NEW YORK (CNNMoney) -- Homebuyers scooped up more previously owned homes in October, slowly putting a dent in the huge inventory on the market, an industry report showed Monday.
Sales of existing homes rose 1.4% last month to an annual rate of 4.97 million homes, up from a downwardly revised 4.90 million homes in September, the National Association of Realtors reported Monday.
That was higher than expected. Economists polled by Briefing.com had expected an annual rate of 4.85 million homes in October.
Compared to a year ago, the rate of existing home sales has jumped 13.5%, from 4.38 million units.
Continued gains in home sales have lightened up the inventory of homes on the market, the report showed. Total housing inventory at the end of October slipped 2.2% to 3.33 million existing homes for sale, representing an 8-month supply at the current sales pace. That's down from an 8.3-month supply in September, and continues an ongoing downward trend since hitting a record high of 4.58 million in July 2008.
Foreclosures and short sales dropped to 28% of sales in October, down from 30% in September.

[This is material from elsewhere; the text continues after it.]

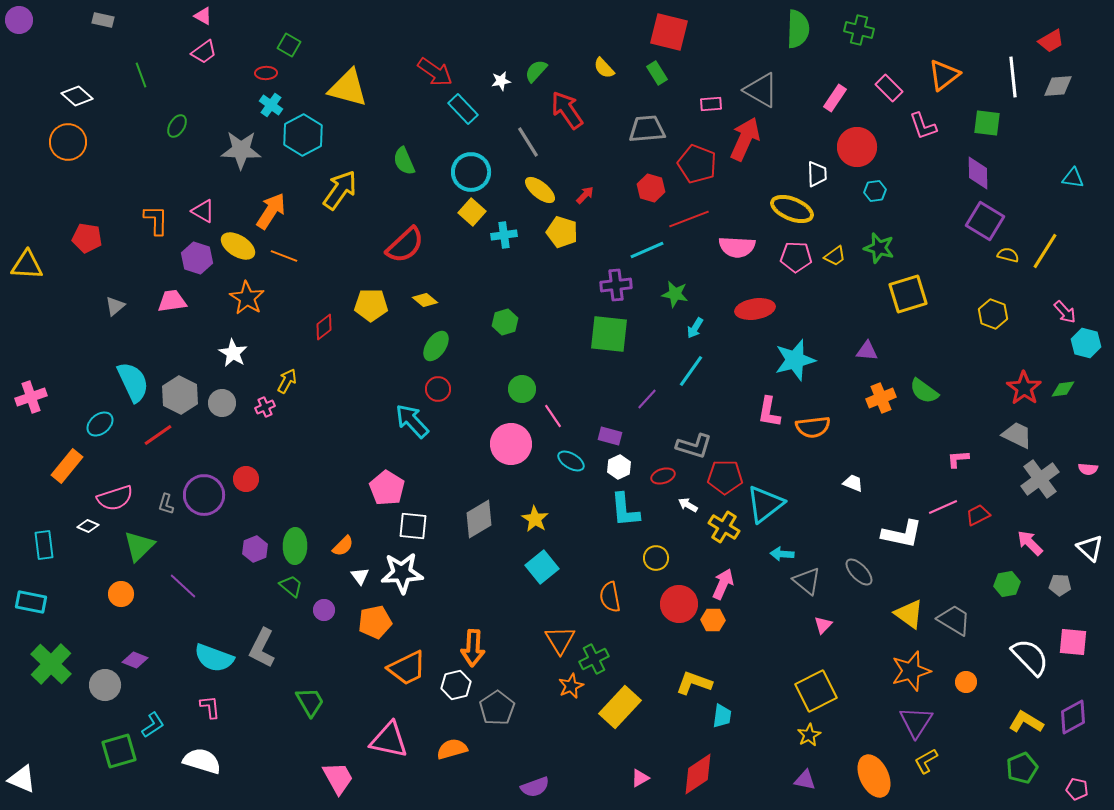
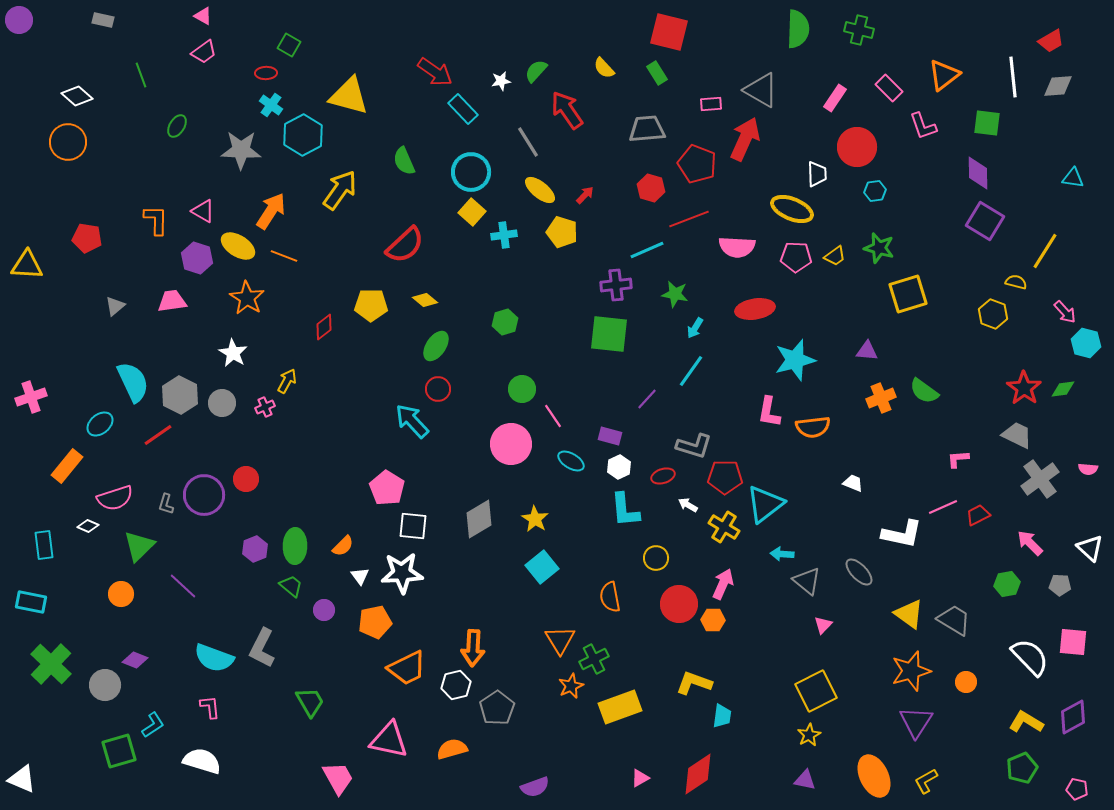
yellow triangle at (348, 88): moved 1 px right, 8 px down
yellow semicircle at (1008, 255): moved 8 px right, 27 px down
yellow rectangle at (620, 707): rotated 27 degrees clockwise
yellow L-shape at (926, 761): moved 20 px down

Even as the stockpile of homes on the market eases, housing prices are continuing to dip. The median price for an existing home was $162,500 in October, 4.7% lower than a year ago.
That means it's still a great buying opportunity for house hunters. But one of the problems preventing the housing market from making a full recovery is that many of the homebuyers attempting to buy houses are seeing their mortgage applications rejected, said NAR chief economist Lawrence Yun.
Contract failures, which include declined mortgage applications or failures in loan underwriting because of problems including appraised values coming in below the negotiated price, jumped to 33% in October, up from 18% in September.
"Home sales have been stuck in a narrow range despite several improving factors that generally lead to higher home sales, such as job creation, rising rents and high affordability conditions," said Yun.